§ **TASK INSTRUCTIONS**: Word for word, set down every line of the entries below from the line with "exposure_s: 1/160" to the line with "f_number: 2.2", including both, and no other line.
---------- RAW DATA ----------
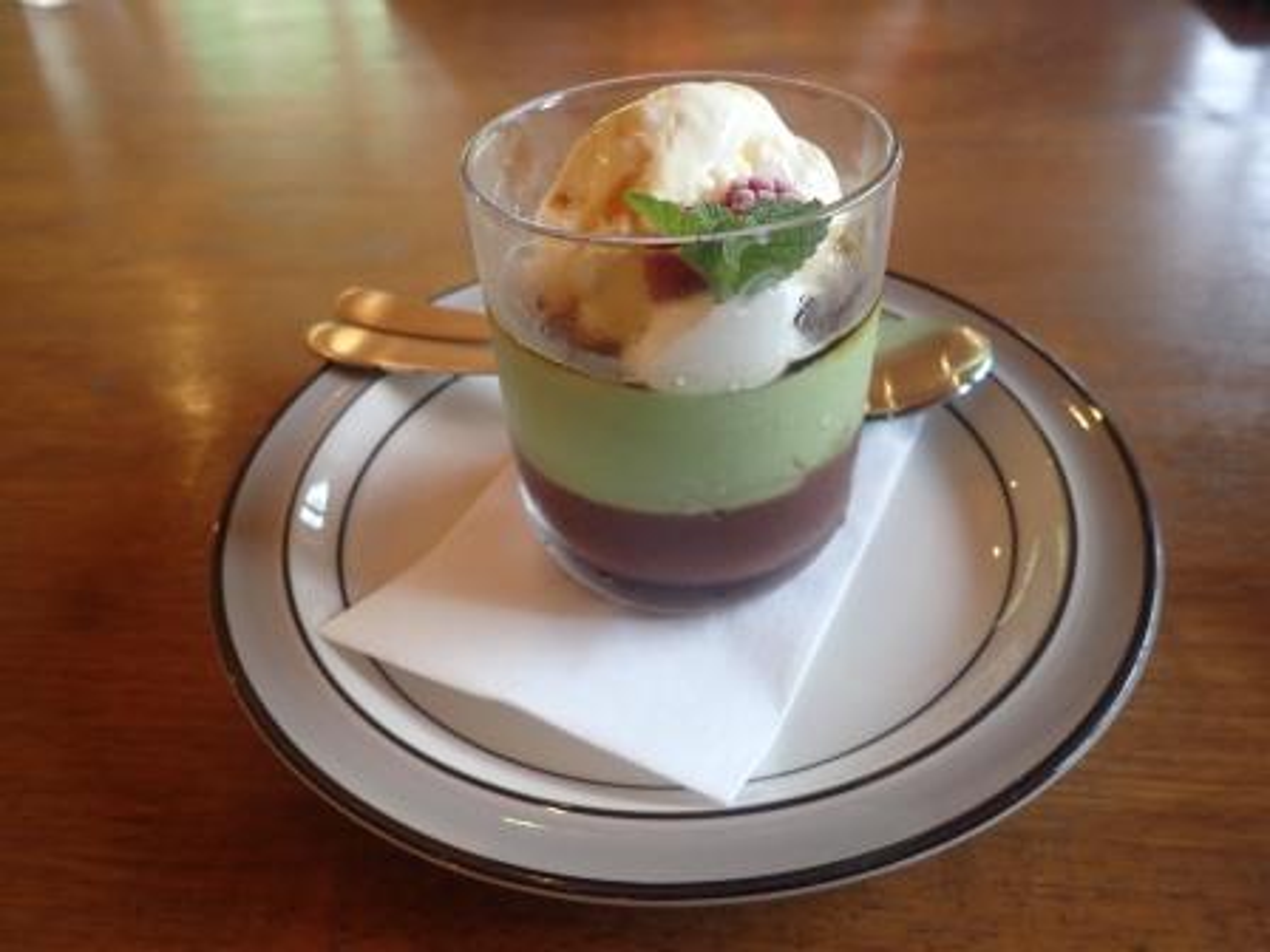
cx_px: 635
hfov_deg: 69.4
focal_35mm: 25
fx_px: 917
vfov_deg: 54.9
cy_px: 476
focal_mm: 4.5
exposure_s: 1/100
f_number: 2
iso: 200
----------
---------- RAW DATA ----------
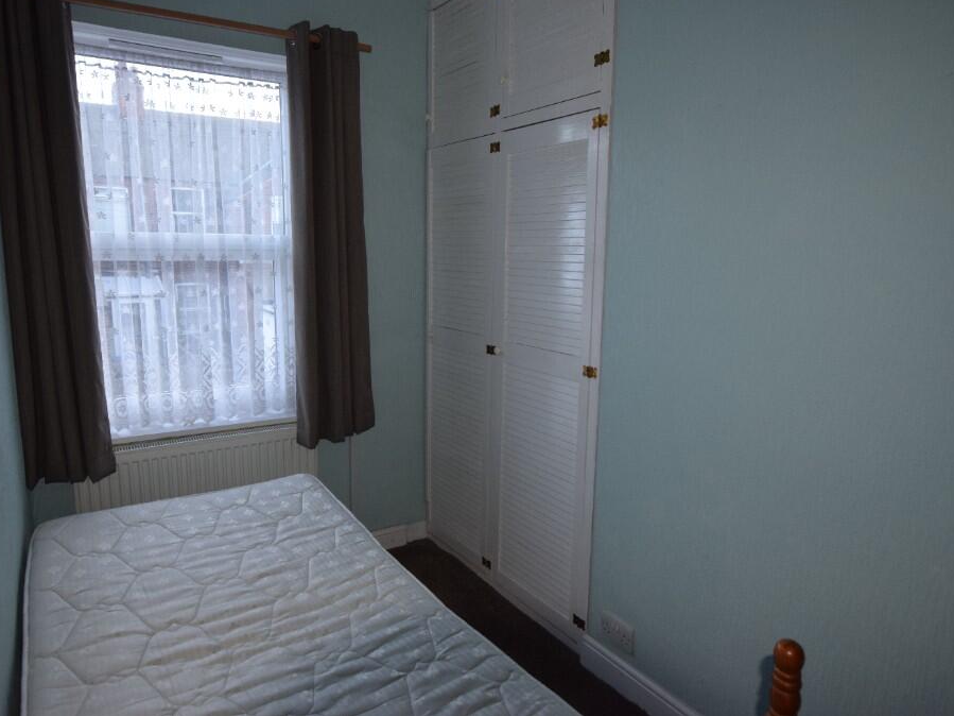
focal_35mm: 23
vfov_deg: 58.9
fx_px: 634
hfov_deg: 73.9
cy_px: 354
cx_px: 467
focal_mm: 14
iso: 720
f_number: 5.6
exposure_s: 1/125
----------
---------- RAW DATA ----------
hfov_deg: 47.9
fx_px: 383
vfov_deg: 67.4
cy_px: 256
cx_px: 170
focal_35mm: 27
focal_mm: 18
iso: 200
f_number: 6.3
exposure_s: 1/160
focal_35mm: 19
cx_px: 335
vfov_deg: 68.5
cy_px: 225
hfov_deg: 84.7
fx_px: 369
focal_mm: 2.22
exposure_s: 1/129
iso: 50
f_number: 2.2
----------
§ **TASK OUTPUT**:
exposure_s: 1/160
focal_35mm: 19
cx_px: 335
vfov_deg: 68.5
cy_px: 225
hfov_deg: 84.7
fx_px: 369
focal_mm: 2.22
exposure_s: 1/129
iso: 50
f_number: 2.2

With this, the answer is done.